In Vitro Ubiquitination Assay
HEK 293T cells were transfected with Myc-TRAF6 and incubated overnight. Then TRAF6 was immunopurified with anti-TRAF6 and proteinA/G-Sepharose beads from HEK 293T cell lysates. Then the autoubiquitination assay was performed in a 50 μL reaction volume. Briefly, the immunoprecipitated TRAF6 was preincubated with various does of MED on ice for 30 min, and then 0.15 μg of recombinant E1-activating enzyme, 1 μg of Ubc13/Uev1a-conjugating complex, and 2.5 μg of ubiquitin were added. Four mM ATP was added to initiate the reaction, and the mixtures were incubated at 30 °C for 1 h with gentle agitation.

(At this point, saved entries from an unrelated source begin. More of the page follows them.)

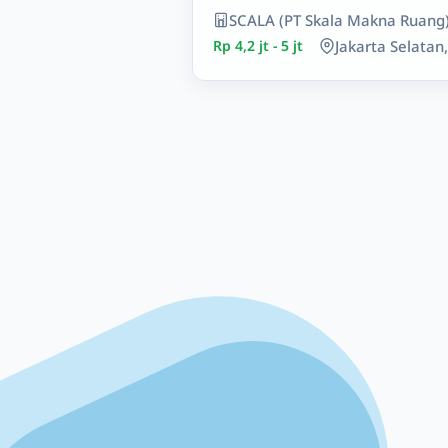
SCALA (PT Skala Makna Ruang
Rp 4,2 jt - 5 jt
Jakarta Selatan,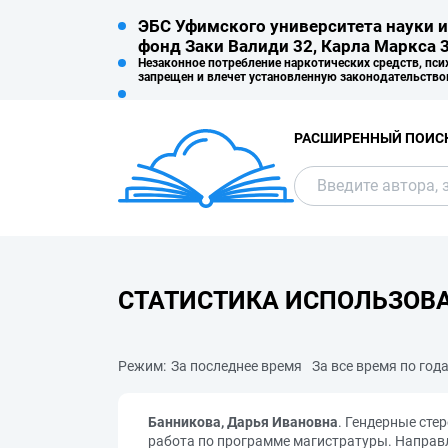
ЭБС Уфимского университета науки и
фонд Заки Валиди 32, Карла Маркса 3
Незаконное потребление наркотических средств, пси
запрещен и влечет установленную законодательство
РАСШИРЕННЫЙ ПОИС
СТАТИСТИКА ИСПОЛЬЗОВ
Режим:
За последнее время
За все время по год
Банникова, Дарья Ивановна
. Гендерные сте
работа по программе магистратуры. Направле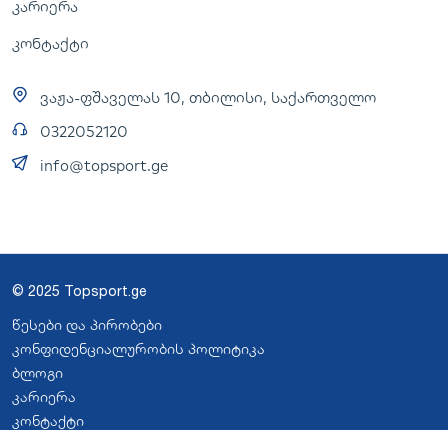
კარიერა
კონტაქტი
ვაჟა-ფშაველას 10, თბილისი, საქართველო
0322052120
info@topsport.ge
© 2025 Topsport.ge
წესები და პირობები
კონფიდენციალურობის პოლიტიკა
ბლოგი
კარიერა
კონტაქტი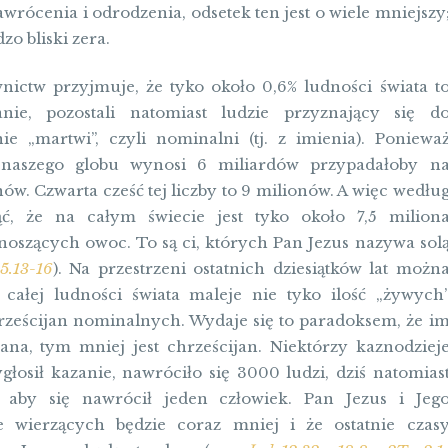
wrócenia i odrodzenia, odsetek ten jest o wiele mniejszy
zo bliski zera.
nictw przyjmuje, że tyko około 0,6% ludności świata t
janie, pozostali natomiast ludzie przyznający się d
nie „martwi”, czyli nominalni (tj. z imienia). Poniewa
 naszego globu wynosi 6 miliardów przypadałoby n
ów. Czwarta cześć tej liczby to 9 milionów. A więc wedłu
ć, że na całym świecie jest tyko około 7,5 milion
oszących owoc. To są ci, których Pan Jezus nazywa sol
5.13-16
). Na przestrzeni ostatnich dziesiątków lat możn
 całej ludności świata maleje nie tyko ilość „żywych
chrześcijan nominalnych. Wydaje się to paradoksem, że i
ana, tym mniej jest chrześcijan. Niektórzy kaznodziej
łosił kazanie, nawróciło się 3000 ludzi, dziś natomias
 aby się nawrócił jeden człowiek. Pan Jezus i Jeg
że wierzących będzie coraz mniej i że ostatnie czas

Then the reaction was blocked by loading buffer and then the samples were subjected to immunoblotting with the indicated antibodies.
LPS-induced endotoxin shock
Mice were i.p. pretreated with DMSO or MED (15 mg/kg) for 30 min and then i.p. injected with LPS (10 mg/kg). Body temperatures of mice were measured at 1, 4, 6, 10, and 24 h after LPS injection, respectively; meanwhile, the survival rates of mice were recorded at 12, 24, 36, 48, 60, and 72 h post-injection. For serum cytokine assay, mice were anesthetized and sacrificed at 8 h after LPS injection, and whole bloods of mice were collected and centrifuged to obtain serum. For cytokine mRNA assay, mice were pretreated with MED for 30 min, and then liver and peritoneal macrophages were collected for harvesting mRNA at 2 h after LPS injection.
Statistical analysis
Data were collected from several independent experiments, with three replicates per experiment. All data were analyzed with two-tailed Student's t test in SPSS 11.0 and p<0.05 was considered statistically significant. Bars in the graph represent standard deviation (S.D.).
Supporting Information
Funding Statement
This work was supported by grants from the National Basic Research Program of China (973 Program, 2009CB522200 and 2010CB833802); the Natural Science Foundation of Fujian Province of China (2010J06014); the Natural Science Foundation of China (31170819 and 90913024); and Youth Foundation of Health Department of Fujian Province (2010–2–84). The funders had no role in study design, data collection and analysis, decision to publish, or preparation of the manuscript.